Рассуждение это совершенно логично. Трудно сказать, насколько оно истинно. Но использование сослагательного наклонения позволяет наметить еще несколько точек бифуркации в его биографии.

Я не буду говорить здесь о болезни, хотя, знакомясь с диагнозом Солженицына и думая об обстоятельствах, при которых ему вырезали раковую опухоль в лагере, а спустя несколько лет бесправному ссыльному лечили метастазы в Ташкенте, его исцеление и в самом деле нельзя признать иначе как чудом. Но тут все ясно: смерть биографию прерывает, и замыслы остаются нереализованными. А вот если бы писатель-подпольщик, как аттестует себя сам Солженицын, из подполья так и не вышел? Не решился бы нарушить законов конспирации (ведь как колебался, отдавая Льву Копелеву рукопись для передачи в «Новый мир», ведь как корил себя: «Как мог я, ничем не понуждаемый, сам на себя отдать донос?..» («Бодался теленок с дубом»). И вырыл бы свои тщательно скрываемые рукописи где-нибудь в начале перестройки… И публиковался бы «День зэка», «Круг» и даже «Архипелаг» среди внезапно разрешенных романов Платонова, Замятина, Домбровского, Гроссмана и Ямпольского, – каков бы от них был резонанс?

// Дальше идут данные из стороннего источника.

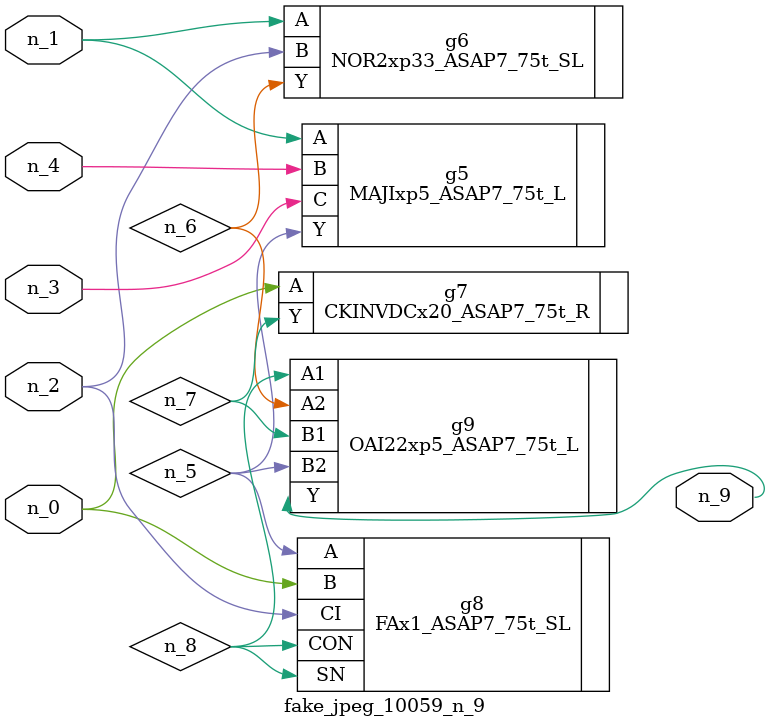
<source format=v>
module fake_jpeg_10059_n_9 (n_3, n_2, n_1, n_0, n_4, n_9);

input n_3;
input n_2;
input n_1;
input n_0;
input n_4;

output n_9;

wire n_8;
wire n_6;
wire n_5;
wire n_7;

MAJIxp5_ASAP7_75t_L g5 ( 
.A(n_1),
.B(n_4),
.C(n_3),
.Y(n_5)
);

NOR2xp33_ASAP7_75t_SL g6 ( 
.A(n_1),
.B(n_2),
.Y(n_6)
);

CKINVDCx20_ASAP7_75t_R g7 ( 
.A(n_0),
.Y(n_7)
);

FAx1_ASAP7_75t_SL g8 ( 
.A(n_5),
.B(n_0),
.CI(n_2),
.CON(n_8),
.SN(n_8)
);

OAI22xp5_ASAP7_75t_L g9 ( 
.A1(n_8),
.A2(n_6),
.B1(n_7),
.B2(n_5),
.Y(n_9)
);


endmodule
</source>
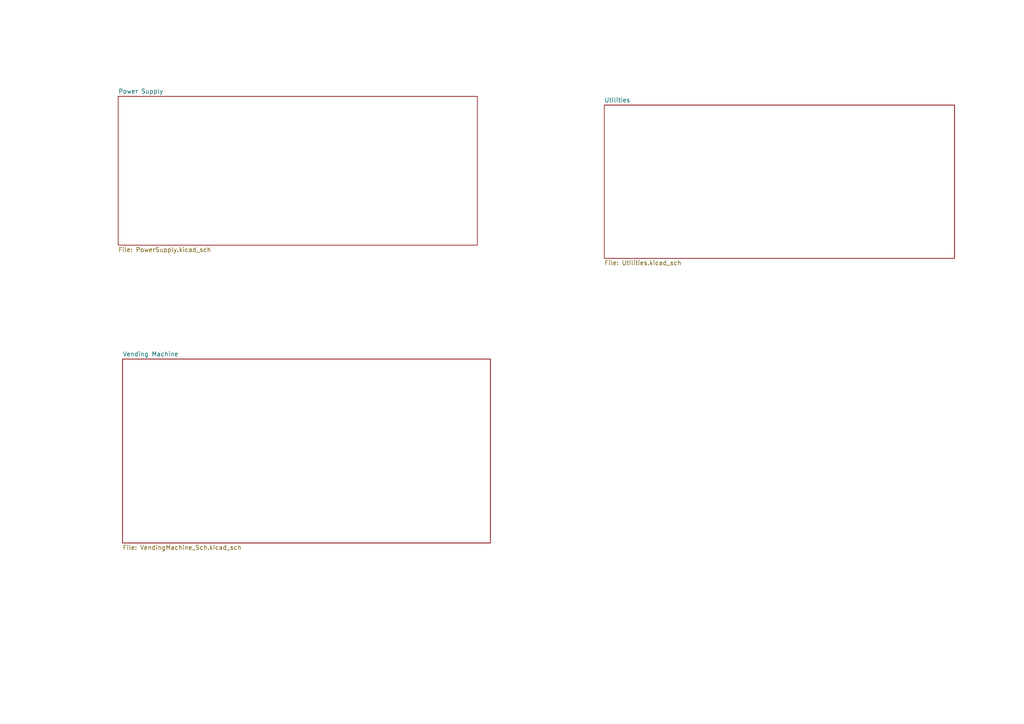
<source format=kicad_sch>
(kicad_sch (version 20230121) (generator eeschema)

  (uuid 357b6a3b-af35-4e38-8ca5-9b42557bf283)

  (paper "A4")

  (title_block
    (title "Vending Machine project")
  )

  


  (sheet (at 175.26 30.48) (size 101.6 44.45) (fields_autoplaced)
    (stroke (width 0.1524) (type solid))
    (fill (color 0 0 0 0.0000))
    (uuid 6309d582-1ed8-4226-b8ac-40a4b14771bb)
    (property "Sheetname" "Utilities" (at 175.26 29.7684 0)
      (effects (font (size 1.27 1.27)) (justify left bottom))
    )
    (property "Sheetfile" "Utilities.kicad_sch" (at 175.26 75.5146 0)
      (effects (font (size 1.27 1.27)) (justify left top))
    )
    (instances
      (project "VendingMachine"
        (path "/357b6a3b-af35-4e38-8ca5-9b42557bf283" (page "3"))
      )
    )
  )

  (sheet (at 34.29 27.94) (size 104.14 43.18) (fields_autoplaced)
    (stroke (width 0.1524) (type solid))
    (fill (color 0 0 0 0.0000))
    (uuid c41277d9-6b58-4a34-9027-b8a71bae57b0)
    (property "Sheetname" "Power Supply" (at 34.29 27.2284 0)
      (effects (font (size 1.27 1.27)) (justify left bottom))
    )
    (property "Sheetfile" "PowerSupply.kicad_sch" (at 34.29 71.7046 0)
      (effects (font (size 1.27 1.27)) (justify left top))
    )
    (instances
      (project "VendingMachine"
        (path "/357b6a3b-af35-4e38-8ca5-9b42557bf283" (page "2"))
      )
    )
  )

  (sheet (at 35.56 104.14) (size 106.68 53.34) (fields_autoplaced)
    (stroke (width 0.1524) (type solid))
    (fill (color 0 0 0 0.0000))
    (uuid fb82477b-5312-4fec-8f45-15ceb41d0e8d)
    (property "Sheetname" "Vending Machine" (at 35.56 103.4284 0)
      (effects (font (size 1.27 1.27)) (justify left bottom))
    )
    (property "Sheetfile" "VendingMachine_Sch.kicad_sch" (at 35.56 158.0646 0)
      (effects (font (size 1.27 1.27)) (justify left top))
    )
    (instances
      (project "VendingMachine"
        (path "/357b6a3b-af35-4e38-8ca5-9b42557bf283" (page "4"))
      )
    )
  )

  (sheet_instances
    (path "/" (page "1"))
  )
)

</source>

Но даже, предположим, рукопись Копелеву отдана и передана в «Новый мир». И благополучно достигла Твардовского (а ведь мог тихо отфутболить любой из замов, позже Солженицын об этом сам написал). Известно, что в 1968 году публикация «Ракового корпуса» висела на волоске, Твардовский даже запустил повесть в набор: по поведению секретарей Союза писателей казалось, что наверху приняли решение печатание разрешить. Но потом что-то затормозилось в аппаратной машине – и вот запрет. Легко представить, что такую же осечку могла дать аппаратная машина раньше, что публикация «Одного дня Ивана Денисовича», которой Твардовский добивался в течение года, – все же сорвалась бы. Ну, ушла бы повесть в самиздат. Неизвестный автор получил бы толику известности в узком специфическом кругу. Но не было бы ни Нобелевской премии, ни публичности, ни жадного внимания прессы, ни шумихи на Западе, ни «невидимок», готовых ему служить. «В круге первом» и «Архипелаг» (который, скорее всего, был бы написан, но стал бы значительно беднее из-за отсутствия возможности опереться на свидетельства сидельцев) могли быть переправлены на Запад и даже опубликованы. Но не произвели бы и сотой доли того впечатления, что достигается публичным присутствием автора по эту сторону «железного занавеса».